The line wasn’t long, but the hours were -- apparently the watermelon’s available the entire time until it is gone, starting Thursday night.

“Want some watermelon, Hunter?” I asked. She looked at me askew and sucked on her bottle harder, Maggie-style. I laughed and wheeled her back to the east.

I could see the crowd around the stage but not much of the stage itself. Carefully I rolled the stroller along behind the stage and listened to what was going on. One after another, young people were being called up to take their turns spitting seeds.

Later I’d find that Leif and Grav had both met up on that other side of the same stage. What shots… so much better than I could get with my little Nikon P50. I need a better camera.

◇ ◇ ◇

— Directives —
(1) Revise the watermelon festival account from "Later I’d find" through "a better camera.", putting "lens" in place of "camera".
(2) In the watermelon festival account, what were the young people being called up to the stage to do?
(3) Continue the watermelon festival account after its last sentence.

— Dataset excerpt —
◇ ◇ ◇

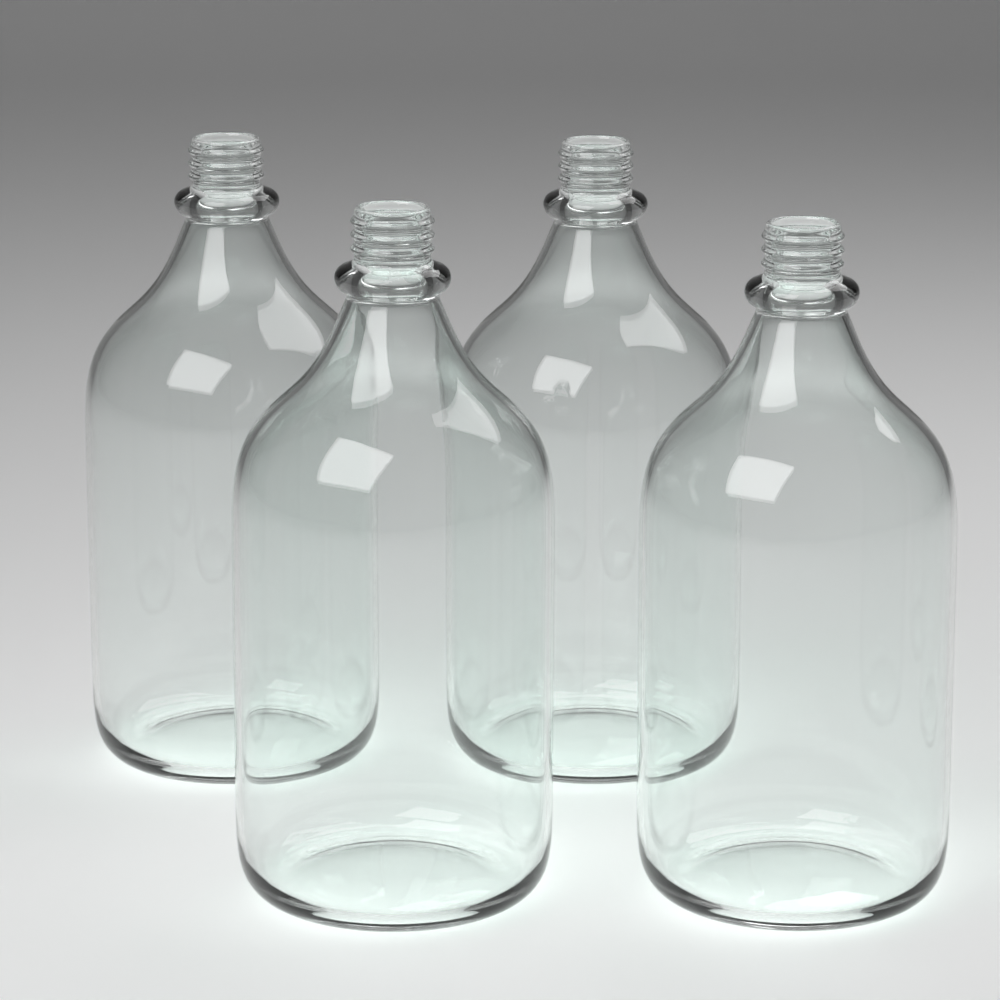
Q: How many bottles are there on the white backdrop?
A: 4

◇ ◇ ◇

— Expected outputs —
(1)
Later I’d find that Leif and Grav had both met up on that other side of the same stage. What shots… so much better than I could get with my little Nikon P50. I need a better lens.

(2) They were called up one after another to take their turns spitting seeds.

(3)
I’d find out later that Grav and Leif had gone from there in search of gator. We’d talked about gator on the way down -- as one of those odd little festival foods that you can find this time of year. Grav was bound and determined to find some. So about the time I was taking video of the seed spitting they were back off towards the tent where the watermelon was being consumed. Not having found any there… they walked back to the concessionary stands, where Leif discovered he had lost his cell phone. He told Grav where we’d come from earlier and left him as he went back to retrace his steps.

Left alone, Grav went to a gator vendor and bought a skewer of gator-on-a-stick for $7. He consumed this while looking around to see if he could spot Leif’s phone. Grav’s description:

“It was quite tasty. It had a slight Cajun seasoning to it, but the breading was crisp, the texture -- I was expecting something like chicken. The other time I’ve had it, it basically was the consistency of chicken, but so was anything else you added to gumbo except maybe shrimp. This had a much leaner and dense texture than any chicken or fowl. In fact the closest meat I’ve come to its texture and flavor would have to be rattlesnake.”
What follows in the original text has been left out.